5C Network
- Company type: Private
- Industry: Health technology; Teleradiology;
- Founded: 2014 in Bengaluru, India
- Founders: Kalyan Sivasailam; Syed S. Ahmed;
- Headquarters: Bengaluru, India
- Area served: India
- Key people: Kalyan Sivasailam (CEO) Syed S. Ahmed (Director) Anand Iyer (COO)

= 5C Network =

Indian teleradiology company

5C Network is a health technology company, with its headquarters in Bengaluru, that operates a teleradiology network. It runs a cloud-based platform that routes medical imaging from hospitals and diagnostic centres to remote radiologists for diagnostic reporting.

== History ==
5C Network was founded by Kalyan Sivasailam and Syed S. Ahmed as an online medical diagnostics platform connecting hospitals and diagnostic centres with a network of radiologists. According to the company, its name refers to five participants it aims to connect: patients, physicians, radiologists, hospitals, and artificial intelligence.

In March 2022, the digital health platform Tata 1mg made a strategic investment in the company for an undisclosed amount. In October 2022, 5C Network raised about US$4.6 million in a Series A round led by Celesta Capital, with participation from Unitus Ventures and Axilor Ventures. In April 2024, it raised about US$3 million from the Redwood India Healthcare Fund. The startup-data platform Tracxn records total funding of about US$12.1 million. The company has said its platform delivers radiology reports to about 2,000 hospitals and diagnostic centres across roughly 300 cities in India.

During the COVID-19 pandemic, 5C Network worked with the Defence Research and Development Organisation's Centre for Artificial Intelligence and Robotics (CAIR) and HCG Academics to develop ATMAN AI, an algorithm for screening chest X-rays for findings associated with COVID-19. CAIR-DRDO reported that the algorithm achieved an accuracy of 96.73 per cent on a validation dataset of RT-PCR-positive hospitalised patients.

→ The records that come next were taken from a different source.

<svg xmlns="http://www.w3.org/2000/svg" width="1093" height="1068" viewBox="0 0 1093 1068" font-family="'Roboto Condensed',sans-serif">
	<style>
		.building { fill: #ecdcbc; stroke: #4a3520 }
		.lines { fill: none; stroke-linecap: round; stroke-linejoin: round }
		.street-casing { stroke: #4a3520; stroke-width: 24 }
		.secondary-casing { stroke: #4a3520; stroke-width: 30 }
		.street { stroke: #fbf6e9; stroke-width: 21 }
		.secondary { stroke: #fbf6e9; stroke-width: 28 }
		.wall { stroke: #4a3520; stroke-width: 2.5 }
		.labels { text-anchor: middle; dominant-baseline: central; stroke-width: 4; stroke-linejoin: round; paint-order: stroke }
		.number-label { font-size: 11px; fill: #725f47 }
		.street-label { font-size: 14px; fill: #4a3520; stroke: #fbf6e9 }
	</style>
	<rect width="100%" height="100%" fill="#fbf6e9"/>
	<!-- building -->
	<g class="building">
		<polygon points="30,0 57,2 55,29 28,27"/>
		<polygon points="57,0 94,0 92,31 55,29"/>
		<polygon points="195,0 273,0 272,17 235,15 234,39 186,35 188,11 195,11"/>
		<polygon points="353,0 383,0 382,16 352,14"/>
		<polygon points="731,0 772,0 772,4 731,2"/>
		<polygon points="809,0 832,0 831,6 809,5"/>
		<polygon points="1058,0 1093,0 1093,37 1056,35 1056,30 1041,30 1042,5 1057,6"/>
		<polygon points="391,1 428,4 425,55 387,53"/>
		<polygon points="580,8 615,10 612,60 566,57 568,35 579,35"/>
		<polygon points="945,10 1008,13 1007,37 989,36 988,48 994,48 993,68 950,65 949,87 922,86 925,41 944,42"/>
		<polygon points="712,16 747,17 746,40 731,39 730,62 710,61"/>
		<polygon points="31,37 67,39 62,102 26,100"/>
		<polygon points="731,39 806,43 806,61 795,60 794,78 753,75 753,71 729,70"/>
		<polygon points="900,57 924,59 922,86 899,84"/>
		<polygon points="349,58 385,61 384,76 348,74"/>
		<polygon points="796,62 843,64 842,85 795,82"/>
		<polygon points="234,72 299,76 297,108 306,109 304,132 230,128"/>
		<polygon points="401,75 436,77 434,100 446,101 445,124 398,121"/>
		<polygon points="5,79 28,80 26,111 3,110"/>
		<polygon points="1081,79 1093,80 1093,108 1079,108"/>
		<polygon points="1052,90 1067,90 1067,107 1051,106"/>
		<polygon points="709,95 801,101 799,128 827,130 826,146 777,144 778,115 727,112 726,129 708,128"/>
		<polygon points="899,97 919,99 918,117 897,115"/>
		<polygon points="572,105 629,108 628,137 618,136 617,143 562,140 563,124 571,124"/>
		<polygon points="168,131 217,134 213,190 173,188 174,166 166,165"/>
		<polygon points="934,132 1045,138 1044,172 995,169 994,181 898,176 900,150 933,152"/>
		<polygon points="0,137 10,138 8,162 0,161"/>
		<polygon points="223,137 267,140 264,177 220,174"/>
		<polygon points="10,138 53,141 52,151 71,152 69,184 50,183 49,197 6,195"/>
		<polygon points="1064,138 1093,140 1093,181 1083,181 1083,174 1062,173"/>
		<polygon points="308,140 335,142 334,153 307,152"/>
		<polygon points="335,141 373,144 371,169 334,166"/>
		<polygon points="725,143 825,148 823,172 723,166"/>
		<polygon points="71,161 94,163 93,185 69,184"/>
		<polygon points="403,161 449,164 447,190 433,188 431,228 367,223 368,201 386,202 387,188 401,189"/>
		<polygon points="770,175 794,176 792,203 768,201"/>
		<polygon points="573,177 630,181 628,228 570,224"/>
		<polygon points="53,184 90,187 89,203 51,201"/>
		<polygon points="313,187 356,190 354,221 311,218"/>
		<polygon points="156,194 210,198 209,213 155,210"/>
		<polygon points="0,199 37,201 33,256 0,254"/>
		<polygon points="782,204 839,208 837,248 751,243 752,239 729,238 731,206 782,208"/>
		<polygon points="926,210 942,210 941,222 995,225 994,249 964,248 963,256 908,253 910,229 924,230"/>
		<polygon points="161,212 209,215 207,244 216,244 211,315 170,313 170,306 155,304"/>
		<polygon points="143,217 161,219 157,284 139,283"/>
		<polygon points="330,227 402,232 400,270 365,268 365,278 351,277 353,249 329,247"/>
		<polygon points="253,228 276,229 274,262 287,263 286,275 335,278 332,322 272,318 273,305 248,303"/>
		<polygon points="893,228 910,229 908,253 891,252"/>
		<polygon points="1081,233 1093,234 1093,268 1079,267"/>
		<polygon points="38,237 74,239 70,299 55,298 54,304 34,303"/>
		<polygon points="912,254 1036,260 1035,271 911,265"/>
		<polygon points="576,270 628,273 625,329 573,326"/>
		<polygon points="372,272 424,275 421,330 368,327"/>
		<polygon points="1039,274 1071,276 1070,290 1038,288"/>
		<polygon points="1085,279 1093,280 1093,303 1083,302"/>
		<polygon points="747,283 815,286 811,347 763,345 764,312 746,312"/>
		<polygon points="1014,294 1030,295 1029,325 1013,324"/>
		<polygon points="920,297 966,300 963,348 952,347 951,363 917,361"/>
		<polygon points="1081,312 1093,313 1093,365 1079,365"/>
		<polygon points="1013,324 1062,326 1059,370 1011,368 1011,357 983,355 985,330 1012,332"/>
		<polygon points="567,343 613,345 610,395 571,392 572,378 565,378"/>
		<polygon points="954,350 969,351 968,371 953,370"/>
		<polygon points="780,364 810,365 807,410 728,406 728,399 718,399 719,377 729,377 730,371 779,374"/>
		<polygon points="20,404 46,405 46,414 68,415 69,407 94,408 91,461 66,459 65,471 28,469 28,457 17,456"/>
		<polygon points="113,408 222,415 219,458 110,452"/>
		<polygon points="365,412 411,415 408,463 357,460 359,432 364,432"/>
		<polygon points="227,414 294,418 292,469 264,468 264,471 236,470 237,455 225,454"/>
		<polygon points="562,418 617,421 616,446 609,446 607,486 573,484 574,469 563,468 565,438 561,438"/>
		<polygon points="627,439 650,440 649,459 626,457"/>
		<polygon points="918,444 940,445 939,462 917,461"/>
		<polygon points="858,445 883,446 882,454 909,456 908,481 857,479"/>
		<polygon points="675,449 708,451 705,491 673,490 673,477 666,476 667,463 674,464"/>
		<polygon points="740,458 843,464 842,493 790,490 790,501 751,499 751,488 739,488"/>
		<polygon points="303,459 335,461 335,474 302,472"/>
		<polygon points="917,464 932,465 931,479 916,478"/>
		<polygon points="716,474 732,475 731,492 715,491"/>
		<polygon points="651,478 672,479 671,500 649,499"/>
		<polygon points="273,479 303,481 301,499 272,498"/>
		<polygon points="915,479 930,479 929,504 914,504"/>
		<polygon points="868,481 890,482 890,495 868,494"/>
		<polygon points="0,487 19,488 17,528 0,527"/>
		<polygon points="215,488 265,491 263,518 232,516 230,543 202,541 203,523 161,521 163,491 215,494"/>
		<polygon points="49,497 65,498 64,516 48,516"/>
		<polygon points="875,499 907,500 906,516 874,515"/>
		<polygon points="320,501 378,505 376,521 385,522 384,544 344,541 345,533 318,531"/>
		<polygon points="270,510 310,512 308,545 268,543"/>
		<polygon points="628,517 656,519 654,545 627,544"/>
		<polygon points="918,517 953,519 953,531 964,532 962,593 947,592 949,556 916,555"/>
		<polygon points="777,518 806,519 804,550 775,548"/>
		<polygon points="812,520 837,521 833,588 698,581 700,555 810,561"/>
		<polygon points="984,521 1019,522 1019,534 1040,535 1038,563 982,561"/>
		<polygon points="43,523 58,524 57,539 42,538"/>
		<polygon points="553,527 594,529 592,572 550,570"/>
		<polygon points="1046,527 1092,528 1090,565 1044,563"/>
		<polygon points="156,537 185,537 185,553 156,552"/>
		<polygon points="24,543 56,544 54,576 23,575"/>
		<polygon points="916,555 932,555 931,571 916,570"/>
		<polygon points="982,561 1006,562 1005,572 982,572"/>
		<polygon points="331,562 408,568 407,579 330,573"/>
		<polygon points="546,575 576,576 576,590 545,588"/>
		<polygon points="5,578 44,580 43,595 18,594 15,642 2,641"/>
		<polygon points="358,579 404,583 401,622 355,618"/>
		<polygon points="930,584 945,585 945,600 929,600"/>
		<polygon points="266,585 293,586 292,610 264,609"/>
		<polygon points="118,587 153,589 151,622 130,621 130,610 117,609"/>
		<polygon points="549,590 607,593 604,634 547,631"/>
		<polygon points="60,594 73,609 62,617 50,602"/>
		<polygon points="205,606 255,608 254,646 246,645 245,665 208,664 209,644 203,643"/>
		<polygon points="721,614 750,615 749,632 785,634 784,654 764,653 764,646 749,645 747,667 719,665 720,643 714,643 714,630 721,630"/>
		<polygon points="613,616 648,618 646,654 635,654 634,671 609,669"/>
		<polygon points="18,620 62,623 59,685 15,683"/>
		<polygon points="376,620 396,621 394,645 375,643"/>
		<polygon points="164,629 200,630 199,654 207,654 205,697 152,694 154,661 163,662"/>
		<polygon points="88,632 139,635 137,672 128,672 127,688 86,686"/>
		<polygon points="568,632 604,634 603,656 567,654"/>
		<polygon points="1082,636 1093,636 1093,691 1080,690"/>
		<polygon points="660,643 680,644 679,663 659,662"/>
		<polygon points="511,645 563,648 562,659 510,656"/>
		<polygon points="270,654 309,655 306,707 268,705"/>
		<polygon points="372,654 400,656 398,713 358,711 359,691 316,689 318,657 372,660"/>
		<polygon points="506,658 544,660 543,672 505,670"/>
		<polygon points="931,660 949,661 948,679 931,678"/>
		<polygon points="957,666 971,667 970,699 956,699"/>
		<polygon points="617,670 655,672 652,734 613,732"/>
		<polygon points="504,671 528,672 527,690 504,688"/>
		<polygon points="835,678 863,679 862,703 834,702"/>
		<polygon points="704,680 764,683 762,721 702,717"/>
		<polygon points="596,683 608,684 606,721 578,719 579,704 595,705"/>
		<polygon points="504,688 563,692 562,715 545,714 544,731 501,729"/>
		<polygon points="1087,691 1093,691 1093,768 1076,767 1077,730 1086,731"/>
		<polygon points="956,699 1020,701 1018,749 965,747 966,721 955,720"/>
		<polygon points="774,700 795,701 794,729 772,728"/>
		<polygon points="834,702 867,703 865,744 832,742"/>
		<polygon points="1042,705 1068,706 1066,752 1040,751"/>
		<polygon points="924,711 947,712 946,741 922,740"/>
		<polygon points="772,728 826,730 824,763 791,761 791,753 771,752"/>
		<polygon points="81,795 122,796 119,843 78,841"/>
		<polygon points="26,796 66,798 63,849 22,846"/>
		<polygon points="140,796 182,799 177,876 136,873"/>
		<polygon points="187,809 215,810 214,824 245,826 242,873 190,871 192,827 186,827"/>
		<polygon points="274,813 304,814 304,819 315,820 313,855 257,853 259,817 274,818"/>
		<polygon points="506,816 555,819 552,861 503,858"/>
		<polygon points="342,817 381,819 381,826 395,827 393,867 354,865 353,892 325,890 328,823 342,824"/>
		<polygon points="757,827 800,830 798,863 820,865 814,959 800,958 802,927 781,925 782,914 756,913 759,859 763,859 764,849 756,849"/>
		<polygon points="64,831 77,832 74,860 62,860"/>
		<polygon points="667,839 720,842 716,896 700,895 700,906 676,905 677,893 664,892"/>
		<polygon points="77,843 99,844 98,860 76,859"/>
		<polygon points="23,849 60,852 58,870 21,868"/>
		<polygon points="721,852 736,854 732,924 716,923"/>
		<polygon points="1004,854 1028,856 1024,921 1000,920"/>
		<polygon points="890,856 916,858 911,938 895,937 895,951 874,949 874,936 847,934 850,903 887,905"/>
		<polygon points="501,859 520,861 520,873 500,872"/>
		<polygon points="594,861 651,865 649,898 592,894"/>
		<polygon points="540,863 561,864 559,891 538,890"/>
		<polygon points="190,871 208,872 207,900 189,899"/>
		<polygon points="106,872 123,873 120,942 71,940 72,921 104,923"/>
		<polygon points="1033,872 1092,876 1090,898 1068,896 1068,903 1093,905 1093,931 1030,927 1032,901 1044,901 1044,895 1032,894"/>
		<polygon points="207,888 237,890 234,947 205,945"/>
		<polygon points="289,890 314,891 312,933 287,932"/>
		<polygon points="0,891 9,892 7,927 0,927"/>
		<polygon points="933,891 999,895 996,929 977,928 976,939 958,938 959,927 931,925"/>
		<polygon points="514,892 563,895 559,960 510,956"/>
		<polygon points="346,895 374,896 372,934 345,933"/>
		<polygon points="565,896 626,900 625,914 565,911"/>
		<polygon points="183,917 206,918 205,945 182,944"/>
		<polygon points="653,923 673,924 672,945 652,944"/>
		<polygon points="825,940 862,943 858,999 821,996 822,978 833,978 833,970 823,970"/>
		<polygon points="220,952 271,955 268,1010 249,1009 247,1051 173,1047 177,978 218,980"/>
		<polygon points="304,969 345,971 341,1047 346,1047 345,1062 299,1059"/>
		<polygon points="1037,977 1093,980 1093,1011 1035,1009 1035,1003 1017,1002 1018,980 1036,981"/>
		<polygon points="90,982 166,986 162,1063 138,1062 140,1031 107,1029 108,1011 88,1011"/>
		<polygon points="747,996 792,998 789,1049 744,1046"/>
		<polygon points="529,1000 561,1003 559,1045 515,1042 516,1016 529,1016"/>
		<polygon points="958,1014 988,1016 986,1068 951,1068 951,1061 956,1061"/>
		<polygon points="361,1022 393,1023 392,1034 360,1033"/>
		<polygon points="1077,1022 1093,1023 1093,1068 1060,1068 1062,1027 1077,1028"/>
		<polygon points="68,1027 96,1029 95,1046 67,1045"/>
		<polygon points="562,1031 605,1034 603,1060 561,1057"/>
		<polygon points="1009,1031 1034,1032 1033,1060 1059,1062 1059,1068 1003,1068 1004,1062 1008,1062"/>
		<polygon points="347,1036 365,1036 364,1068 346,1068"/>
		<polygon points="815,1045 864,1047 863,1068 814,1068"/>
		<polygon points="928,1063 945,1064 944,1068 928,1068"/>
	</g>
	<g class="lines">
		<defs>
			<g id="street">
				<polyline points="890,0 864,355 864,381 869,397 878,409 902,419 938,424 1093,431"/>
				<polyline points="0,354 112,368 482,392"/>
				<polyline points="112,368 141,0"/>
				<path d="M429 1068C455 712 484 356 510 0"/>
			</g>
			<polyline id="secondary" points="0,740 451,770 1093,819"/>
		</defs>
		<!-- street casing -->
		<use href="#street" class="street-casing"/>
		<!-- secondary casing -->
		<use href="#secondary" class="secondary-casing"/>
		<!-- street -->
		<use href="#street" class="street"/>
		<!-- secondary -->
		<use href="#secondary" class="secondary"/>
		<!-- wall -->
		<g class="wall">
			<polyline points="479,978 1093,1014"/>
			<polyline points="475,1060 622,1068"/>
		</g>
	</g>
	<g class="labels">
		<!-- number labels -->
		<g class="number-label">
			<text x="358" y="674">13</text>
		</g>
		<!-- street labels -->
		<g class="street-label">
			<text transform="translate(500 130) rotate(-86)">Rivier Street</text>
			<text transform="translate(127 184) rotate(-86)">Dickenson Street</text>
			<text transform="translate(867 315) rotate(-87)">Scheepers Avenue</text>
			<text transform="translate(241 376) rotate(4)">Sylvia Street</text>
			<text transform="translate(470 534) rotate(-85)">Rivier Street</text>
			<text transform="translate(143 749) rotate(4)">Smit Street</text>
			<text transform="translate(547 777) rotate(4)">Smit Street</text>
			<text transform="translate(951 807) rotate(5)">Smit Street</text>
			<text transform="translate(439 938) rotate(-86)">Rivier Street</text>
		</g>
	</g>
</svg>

== Acquisitions and partnerships ==
In February 2023, 5C Network acquired Krayen, a healthtech company based in California that used computer vision and natural language processing, for an undisclosed amount.

In January 2026, 5C Network and BPL Medical Technologies announced a partnership to develop BPL Cortex, an AI-enabled digital radiography product that integrates 5C Network's image-analysis software into BPL's X-ray hardware. The companies described it as the first original equipment manufacturer-embedded artificial intelligence of its kind within an imaging system in India. It was shown at the 78th annual conference of the Indian Radiological and Imaging Association in Hyderabad.